= WHAT YOU NEED TO DO =
Where a line of the records contains the word "Format", show that line.

──────── DATA RECORDS

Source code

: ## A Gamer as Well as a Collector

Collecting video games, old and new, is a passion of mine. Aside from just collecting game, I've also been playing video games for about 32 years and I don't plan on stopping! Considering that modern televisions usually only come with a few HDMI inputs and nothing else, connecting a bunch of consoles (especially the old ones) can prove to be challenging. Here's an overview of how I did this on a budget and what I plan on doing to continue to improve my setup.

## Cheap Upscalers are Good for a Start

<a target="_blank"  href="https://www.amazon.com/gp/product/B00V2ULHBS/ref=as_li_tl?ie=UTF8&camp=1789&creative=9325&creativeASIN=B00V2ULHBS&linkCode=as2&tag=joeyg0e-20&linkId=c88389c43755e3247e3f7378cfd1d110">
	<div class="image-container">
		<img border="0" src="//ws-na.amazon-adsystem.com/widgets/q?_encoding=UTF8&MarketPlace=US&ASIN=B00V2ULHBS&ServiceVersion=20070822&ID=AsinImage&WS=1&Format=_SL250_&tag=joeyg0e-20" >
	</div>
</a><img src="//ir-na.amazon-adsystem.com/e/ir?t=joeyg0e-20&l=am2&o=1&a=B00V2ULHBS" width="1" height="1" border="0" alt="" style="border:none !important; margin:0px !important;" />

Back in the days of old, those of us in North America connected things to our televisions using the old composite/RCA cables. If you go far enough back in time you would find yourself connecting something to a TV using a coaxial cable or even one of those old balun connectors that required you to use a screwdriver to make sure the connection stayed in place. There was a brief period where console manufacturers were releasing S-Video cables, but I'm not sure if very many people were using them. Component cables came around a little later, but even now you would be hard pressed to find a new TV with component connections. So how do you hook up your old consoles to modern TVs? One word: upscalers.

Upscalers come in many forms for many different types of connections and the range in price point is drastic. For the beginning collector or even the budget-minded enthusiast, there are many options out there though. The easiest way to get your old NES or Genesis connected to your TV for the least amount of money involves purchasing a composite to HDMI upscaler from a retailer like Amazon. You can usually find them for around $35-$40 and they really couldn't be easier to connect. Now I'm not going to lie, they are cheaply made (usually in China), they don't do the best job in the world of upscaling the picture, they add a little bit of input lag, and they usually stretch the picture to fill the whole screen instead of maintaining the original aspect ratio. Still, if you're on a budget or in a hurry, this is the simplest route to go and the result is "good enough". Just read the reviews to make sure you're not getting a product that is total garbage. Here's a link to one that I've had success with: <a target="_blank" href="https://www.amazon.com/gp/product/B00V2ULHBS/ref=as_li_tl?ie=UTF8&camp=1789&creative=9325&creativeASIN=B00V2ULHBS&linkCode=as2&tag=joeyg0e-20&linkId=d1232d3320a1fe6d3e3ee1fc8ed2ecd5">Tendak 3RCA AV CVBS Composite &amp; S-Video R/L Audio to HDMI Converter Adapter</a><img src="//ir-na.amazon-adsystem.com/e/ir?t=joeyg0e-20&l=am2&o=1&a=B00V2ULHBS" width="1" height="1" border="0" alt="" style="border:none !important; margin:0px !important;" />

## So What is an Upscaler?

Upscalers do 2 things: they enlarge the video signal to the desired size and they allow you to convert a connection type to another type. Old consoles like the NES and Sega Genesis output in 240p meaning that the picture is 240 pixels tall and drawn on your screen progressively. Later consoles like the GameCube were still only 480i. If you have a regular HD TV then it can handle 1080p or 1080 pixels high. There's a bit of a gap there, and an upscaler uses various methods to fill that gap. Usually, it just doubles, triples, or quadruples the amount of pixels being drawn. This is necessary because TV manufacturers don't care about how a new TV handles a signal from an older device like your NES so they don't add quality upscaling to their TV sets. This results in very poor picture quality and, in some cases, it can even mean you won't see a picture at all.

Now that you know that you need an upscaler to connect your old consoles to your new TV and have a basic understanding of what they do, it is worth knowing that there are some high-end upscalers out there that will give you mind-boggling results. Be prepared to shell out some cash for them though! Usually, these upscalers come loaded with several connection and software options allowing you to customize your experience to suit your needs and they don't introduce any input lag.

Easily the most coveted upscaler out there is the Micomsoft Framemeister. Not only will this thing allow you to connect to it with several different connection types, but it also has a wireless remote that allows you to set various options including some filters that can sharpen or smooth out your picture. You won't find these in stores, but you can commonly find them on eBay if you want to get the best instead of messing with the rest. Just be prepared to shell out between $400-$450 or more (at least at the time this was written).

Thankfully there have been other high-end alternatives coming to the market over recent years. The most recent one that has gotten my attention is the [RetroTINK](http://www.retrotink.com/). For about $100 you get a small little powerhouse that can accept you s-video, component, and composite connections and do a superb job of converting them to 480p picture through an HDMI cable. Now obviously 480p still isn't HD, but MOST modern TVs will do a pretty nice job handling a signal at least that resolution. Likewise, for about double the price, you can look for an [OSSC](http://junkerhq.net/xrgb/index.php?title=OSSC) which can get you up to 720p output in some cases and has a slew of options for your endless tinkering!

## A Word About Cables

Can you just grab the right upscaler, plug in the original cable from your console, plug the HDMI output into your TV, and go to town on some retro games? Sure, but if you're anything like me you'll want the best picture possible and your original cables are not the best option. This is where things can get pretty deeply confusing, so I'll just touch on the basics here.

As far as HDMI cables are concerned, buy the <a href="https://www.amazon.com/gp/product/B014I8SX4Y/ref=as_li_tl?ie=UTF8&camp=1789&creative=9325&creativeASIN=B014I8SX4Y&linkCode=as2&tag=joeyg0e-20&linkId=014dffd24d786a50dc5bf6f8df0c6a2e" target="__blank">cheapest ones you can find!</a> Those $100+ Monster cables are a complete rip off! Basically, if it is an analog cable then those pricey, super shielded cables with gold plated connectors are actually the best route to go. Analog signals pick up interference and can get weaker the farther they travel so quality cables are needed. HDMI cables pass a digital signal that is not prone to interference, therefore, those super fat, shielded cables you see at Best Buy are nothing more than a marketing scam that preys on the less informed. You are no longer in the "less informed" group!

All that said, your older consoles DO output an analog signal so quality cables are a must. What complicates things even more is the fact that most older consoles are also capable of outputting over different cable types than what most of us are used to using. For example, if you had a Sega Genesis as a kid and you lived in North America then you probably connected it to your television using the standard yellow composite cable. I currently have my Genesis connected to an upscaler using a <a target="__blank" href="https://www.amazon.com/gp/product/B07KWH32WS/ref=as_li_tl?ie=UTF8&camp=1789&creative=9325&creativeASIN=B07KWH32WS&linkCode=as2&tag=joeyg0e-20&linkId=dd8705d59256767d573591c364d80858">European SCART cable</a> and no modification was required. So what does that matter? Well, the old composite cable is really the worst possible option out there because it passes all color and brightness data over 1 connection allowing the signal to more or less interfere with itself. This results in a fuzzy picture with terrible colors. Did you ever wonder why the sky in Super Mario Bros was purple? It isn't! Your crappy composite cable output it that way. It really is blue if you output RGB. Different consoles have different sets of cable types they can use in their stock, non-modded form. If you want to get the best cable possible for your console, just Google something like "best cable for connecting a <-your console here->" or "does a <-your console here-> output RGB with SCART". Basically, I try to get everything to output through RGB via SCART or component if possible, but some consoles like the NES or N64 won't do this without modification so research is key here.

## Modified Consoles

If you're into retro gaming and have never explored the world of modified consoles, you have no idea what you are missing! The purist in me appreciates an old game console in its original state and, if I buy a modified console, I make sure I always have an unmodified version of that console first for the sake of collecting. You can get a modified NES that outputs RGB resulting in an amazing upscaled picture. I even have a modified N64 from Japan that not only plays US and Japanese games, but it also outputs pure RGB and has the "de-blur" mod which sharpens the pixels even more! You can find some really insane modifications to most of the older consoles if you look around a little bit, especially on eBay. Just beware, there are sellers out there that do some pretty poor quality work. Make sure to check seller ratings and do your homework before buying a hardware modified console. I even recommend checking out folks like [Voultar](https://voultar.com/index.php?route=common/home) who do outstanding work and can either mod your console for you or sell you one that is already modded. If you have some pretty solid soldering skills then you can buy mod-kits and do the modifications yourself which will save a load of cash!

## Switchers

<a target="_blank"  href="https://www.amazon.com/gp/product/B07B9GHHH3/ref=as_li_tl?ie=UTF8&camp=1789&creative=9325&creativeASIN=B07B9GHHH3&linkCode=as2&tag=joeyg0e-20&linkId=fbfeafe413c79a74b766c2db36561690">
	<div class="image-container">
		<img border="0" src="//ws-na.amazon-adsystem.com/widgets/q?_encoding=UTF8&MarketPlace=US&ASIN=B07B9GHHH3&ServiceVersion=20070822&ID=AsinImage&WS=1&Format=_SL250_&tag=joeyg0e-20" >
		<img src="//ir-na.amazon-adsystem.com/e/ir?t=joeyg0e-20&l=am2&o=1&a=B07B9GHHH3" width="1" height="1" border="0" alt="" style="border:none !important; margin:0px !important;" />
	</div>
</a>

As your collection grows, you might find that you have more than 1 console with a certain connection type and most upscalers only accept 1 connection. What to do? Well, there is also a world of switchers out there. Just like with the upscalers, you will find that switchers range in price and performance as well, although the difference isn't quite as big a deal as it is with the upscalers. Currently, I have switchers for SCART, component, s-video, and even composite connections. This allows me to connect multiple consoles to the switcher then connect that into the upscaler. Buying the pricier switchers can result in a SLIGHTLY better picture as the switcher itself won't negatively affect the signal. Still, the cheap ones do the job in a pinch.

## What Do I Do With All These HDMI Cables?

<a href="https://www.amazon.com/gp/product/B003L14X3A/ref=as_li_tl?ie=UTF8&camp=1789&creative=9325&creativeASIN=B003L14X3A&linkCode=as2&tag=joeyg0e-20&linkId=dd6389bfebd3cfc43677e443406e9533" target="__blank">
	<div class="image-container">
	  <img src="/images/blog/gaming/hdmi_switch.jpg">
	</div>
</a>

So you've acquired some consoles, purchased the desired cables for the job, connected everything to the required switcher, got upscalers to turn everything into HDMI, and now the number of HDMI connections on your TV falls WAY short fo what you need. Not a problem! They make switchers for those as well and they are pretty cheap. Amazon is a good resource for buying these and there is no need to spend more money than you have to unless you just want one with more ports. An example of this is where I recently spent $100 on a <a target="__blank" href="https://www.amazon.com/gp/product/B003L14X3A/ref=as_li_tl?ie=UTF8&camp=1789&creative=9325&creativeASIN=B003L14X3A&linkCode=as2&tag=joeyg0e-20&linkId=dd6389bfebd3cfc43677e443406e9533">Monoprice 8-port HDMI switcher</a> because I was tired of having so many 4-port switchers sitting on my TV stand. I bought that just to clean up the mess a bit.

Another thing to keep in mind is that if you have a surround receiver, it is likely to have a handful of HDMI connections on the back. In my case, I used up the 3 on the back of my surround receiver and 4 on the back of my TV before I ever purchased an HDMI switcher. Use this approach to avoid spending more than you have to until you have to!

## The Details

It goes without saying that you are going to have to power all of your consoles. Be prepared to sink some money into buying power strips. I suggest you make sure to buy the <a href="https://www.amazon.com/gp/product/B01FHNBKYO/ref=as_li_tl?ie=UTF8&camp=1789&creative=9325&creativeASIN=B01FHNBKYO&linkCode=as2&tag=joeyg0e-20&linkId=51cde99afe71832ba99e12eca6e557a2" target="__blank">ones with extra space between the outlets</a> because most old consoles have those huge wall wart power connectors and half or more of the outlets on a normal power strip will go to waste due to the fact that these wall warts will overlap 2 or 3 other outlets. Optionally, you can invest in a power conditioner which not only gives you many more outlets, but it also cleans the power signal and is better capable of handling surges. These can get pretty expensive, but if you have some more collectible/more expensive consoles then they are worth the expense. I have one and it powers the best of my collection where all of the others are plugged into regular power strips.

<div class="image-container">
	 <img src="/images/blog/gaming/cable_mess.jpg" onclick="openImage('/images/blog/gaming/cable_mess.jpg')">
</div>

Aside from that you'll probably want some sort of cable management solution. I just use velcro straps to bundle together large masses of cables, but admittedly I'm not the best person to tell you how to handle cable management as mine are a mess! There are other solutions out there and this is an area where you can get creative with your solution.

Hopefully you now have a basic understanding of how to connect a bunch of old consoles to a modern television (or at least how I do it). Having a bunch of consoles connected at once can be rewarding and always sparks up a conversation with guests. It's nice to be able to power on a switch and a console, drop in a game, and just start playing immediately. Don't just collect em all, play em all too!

────────────────

= RESULT BELOW =
		<img border="0" src="//ws-na.amazon-adsystem.com/widgets/q?_encoding=UTF8&MarketPlace=US&ASIN=B00V2ULHBS&ServiceVersion=20070822&ID=AsinImage&WS=1&Format=_SL250_&tag=joeyg0e-20" >
		<img border="0" src="//ws-na.amazon-adsystem.com/widgets/q?_encoding=UTF8&MarketPlace=US&ASIN=B07B9GHHH3&ServiceVersion=20070822&ID=AsinImage&WS=1&Format=_SL250_&tag=joeyg0e-20" >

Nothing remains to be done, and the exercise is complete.